Author Archive for Jeremy Lowell

14
Sep
10

Chapter 32 – Partitioning for manageability (and maybe performance)

The second chapter in a row on partitioning and it’s another excellent chapter.  Dan Guzman – Blog - takes us on an adventure with this chapter in looking at execution plans between partitioning in 2005 and 2008.  In addition he takes the time to spell out what some good use cases are for obtaining additional performance gains from partitioning.

I’m glad that he took the time to do that and it’s one of the most mis-understood elements of partitioning.  Partitioning will not always increase your performance.  As a matter of fact, it could really, really degrade your performance if your partition key, storage and research are well planned. 

In my experience, there is almost always a good partition key which can be found in the data you are looking to partition.  Often it’s a datetime field such as CreatedDate, TransactionDate or InsertedDate etc…  you get the picture.  It’s a date that has a natural order to it over time.  It’s not to say that all records will always land in perfect order but it is to say that more often than not, they will.  Imagine using a column like “ModifiedDate” as your partition key…  every time someone or some process updated a record, it would potentially end up in a different partition; could create havoc.  Or even worse, a column like “birth-date”.  Chances are that very, very few of the Select statements against the employee table contain a where clause with a small range of birthdays…. i.e., I want to see all employees who were born from march – june of 1975.   What good would that do except for the monthly query that H.R. runs to send out Happy Birthday cards?

In closing, I’d recommend that you read this set of blog posts in conjunction with the chapters on partitioning to get started and learn a few things along the way.  http://sqlperspectives.wordpress.com/category/chapter-31/

01
Sep
10

Chapter 31 – Some practical issues in table partitioning

This chapter is incredibly relevant in my world at the moment.  I’ve helped several clients implement table partitioning and just recently I was on-site at a client at 2:00AM to lay down the new partition scheme and migrate / move all of the data into the partition.  A relatively simple task with a lot of planning and testing… the most interesting part of this implementation was to make this all occur with zero time-outs on their system.  In fact, not only were time-outs not allowable but transactions never took more than three seconds during the operation. 

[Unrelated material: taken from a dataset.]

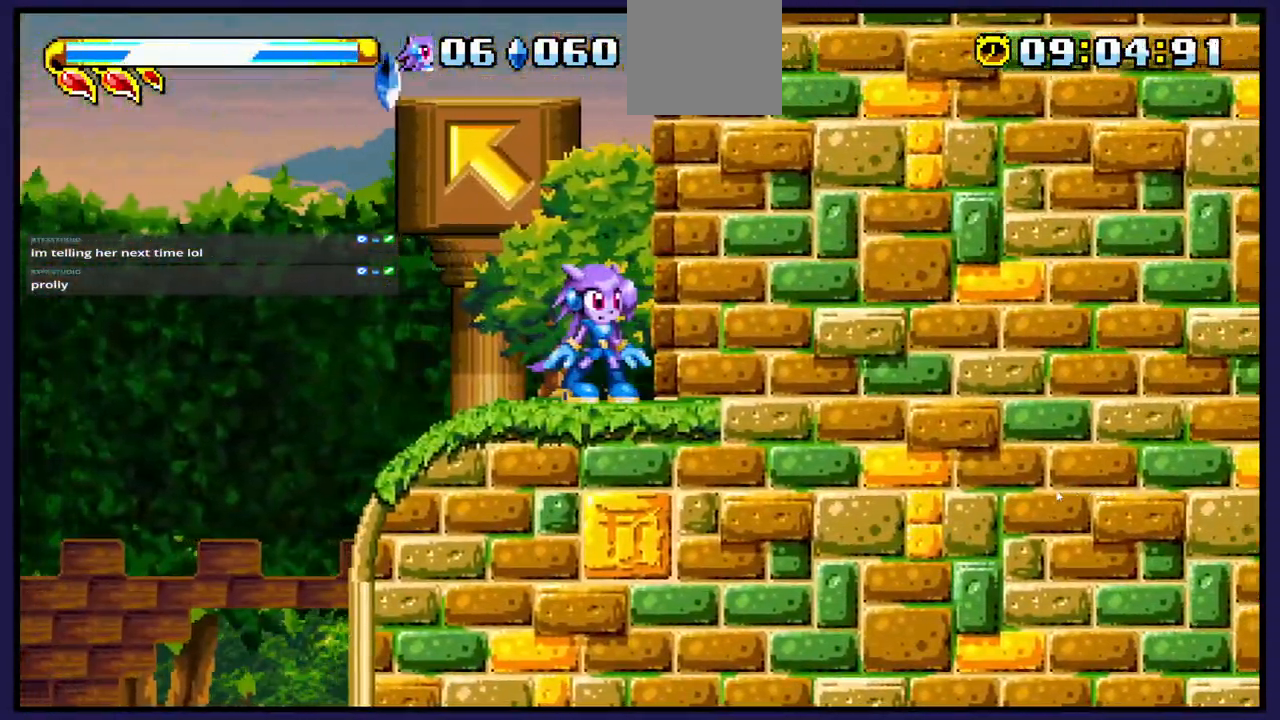
{"buttons": [], "left_stick": "center", "right_stick": "center", "events": [[50, "DPAD_LEFT", "down"], [167, "DPAD_LEFT", "up"]]}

In this chapter, Ron Talmage provides an excellent baseline introduction to partitioning.  He begins the chapter by stating “Table partitioning is an involved topic and can quickly become complex…”.  At the end of the chapter he states “Table partitioning is quite an involved topic…”.  I appreciate that Ron pointed out that this isn’t some old-hat, do it in your sleep type of feature or implementation in SQL Server.  

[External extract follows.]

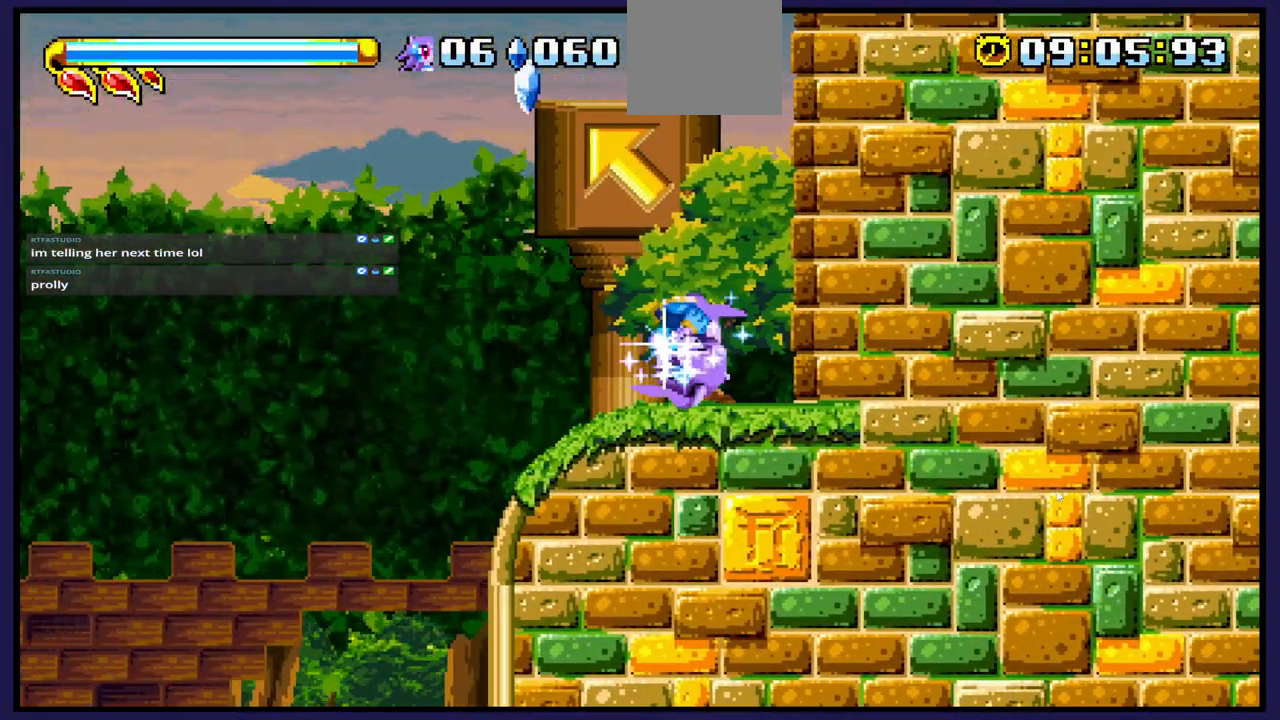
{"buttons": ["DPAD_UP"], "left_stick": "center", "right_stick": "center", "events": [[467, "B", "up"]]}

In my experience, partitioning is an excellent tool for obtaining database scalability and manageability.  It can also be implemented incorrectly and that can actually de-grade your performance and cause a management nightmare.  I’ve been involved in both scenarios and this chapter begins to lay down the knowledge you need in order to correctly implement table partitioning. 

One of the coolest things about partitions, in my opinion is the ability to have very specific control over the size of your data files.  This can be very, very helpful when you anticipate a need for significant growth or when you first implement table partitioning.  At the beginning of this post, I mentioned that I was just involved in a partitioning excercise that was accomplished against a table while the system was fully on-line, available and being used.  There are a number of steps associated with successfully doing this and the information below will show how this was accomplished (at a high level). 

First, choosing the correct partition scheme is absolutely critical.  There are additional sources that Ron pointed out in his chapter that I’d recommend you read up on before implementing partitioning.  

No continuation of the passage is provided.